From Deseret News archives:
Profound 'Divide' explores 2 faiths
At a time when Mormons and evangelicals are constantly being compared and argued about in the national campaign for the Republican nomination for president, especially regarding Mike Huckabee and Mitt Romney, this book appears, written together by a Mormon and an evangelical.
Robert Millet, a prolific LDS author and Brigham Young University professor, and Greg Johnson, a former Mormon who converted to evangelism in his teens and then became a Baptist minister, have been carrying on a public dialogue about their faiths for a decade. They have appeared at more than 50 churches and universities, drawing crowds as large as 1,600 at a single event.
The reason for their success, they agree, is that they are not trying to debate or convert each other but to establish a dialogue that will help members of both faiths to understand each other. Now they have written a book together in which they argue that it is important that their two faiths "discover ways to come together" or they "will surely suffer together."

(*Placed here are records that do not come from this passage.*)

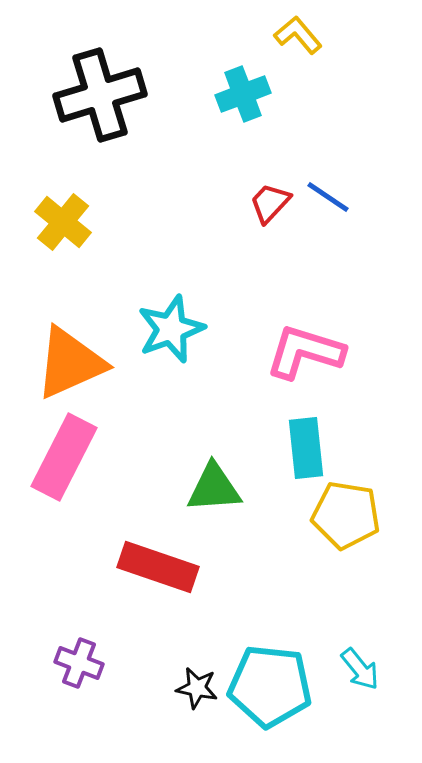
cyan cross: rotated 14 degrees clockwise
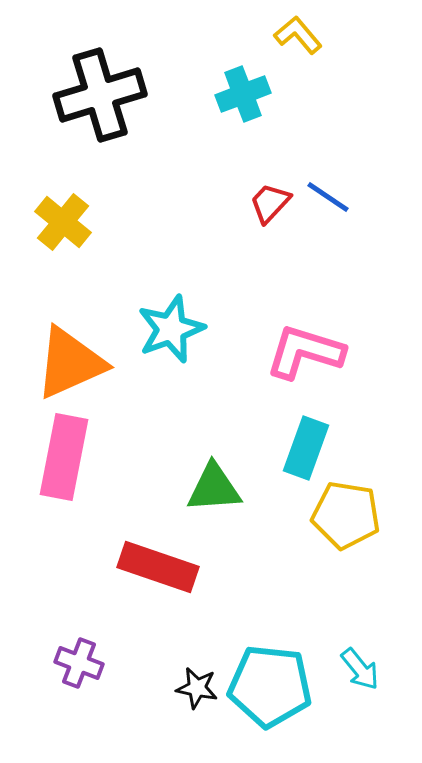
cyan rectangle: rotated 26 degrees clockwise
pink rectangle: rotated 16 degrees counterclockwise
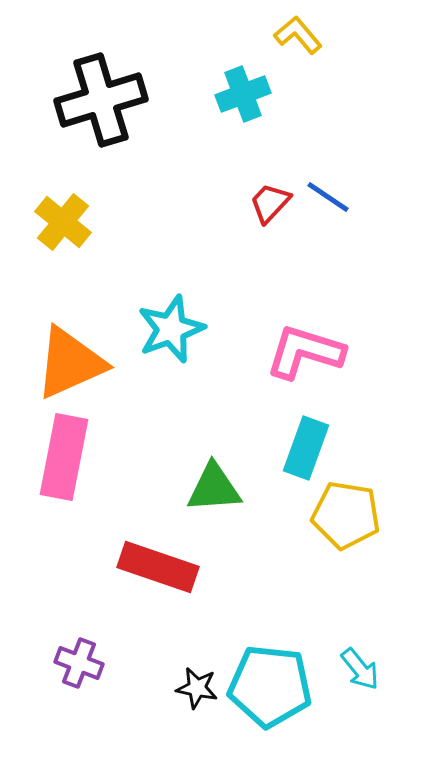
black cross: moved 1 px right, 5 px down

Millet's introduction hopes for "intellectually stimulating and spiritually encouraging" results to come from the book. Over the course of their dialogue, they discuss "the only true church" ("divine institutional authority restored to Joseph Smith"), "What is an evangelical?" ("a subcategory of the Protestant branch of Christendom" who believe "salvation comes through faith alone in Christ alone" and they are "transdenominational Lutherans, Baptists, Presbyterians, Methodist, etc."), "the nature of God" (Mormons believe in "three separate beings, two with bodies and one a personage of spirit," while evangelicals believe in the traditional concept of the Trinity, "three in one") and several other issues.
Responding to audience questions, the authors treat LDS doctrine, kindness, prayer, the Book of Mormon, the Trinity, life after death, interfaith marriage, worthiness, baptism for the dead, Christianity and several other stimulating topics.

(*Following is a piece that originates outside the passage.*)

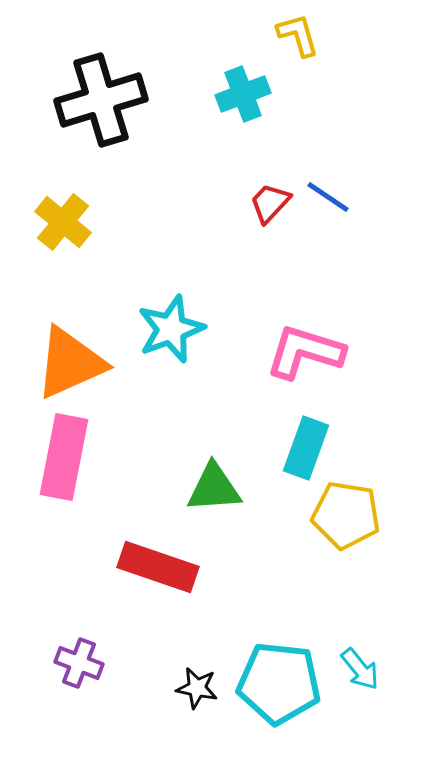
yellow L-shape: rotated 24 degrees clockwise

This free and open discussion of issues with two leading theologians is refreshing, indeed.
The conclusion is especially expansive as Millet and Johnson agree that whenever either hears someone express incorrectly he beliefs of the other, they feel the need to correct them. That is because they love their neighbors enough that they feel responsible for each other's reputation.
"When we love people, we begin to feel a Christian responsibility for them for their welfare, for their safety, and even for their reputation and good name," they write.
That is a profound and welcome conclusion for all disparate faiths.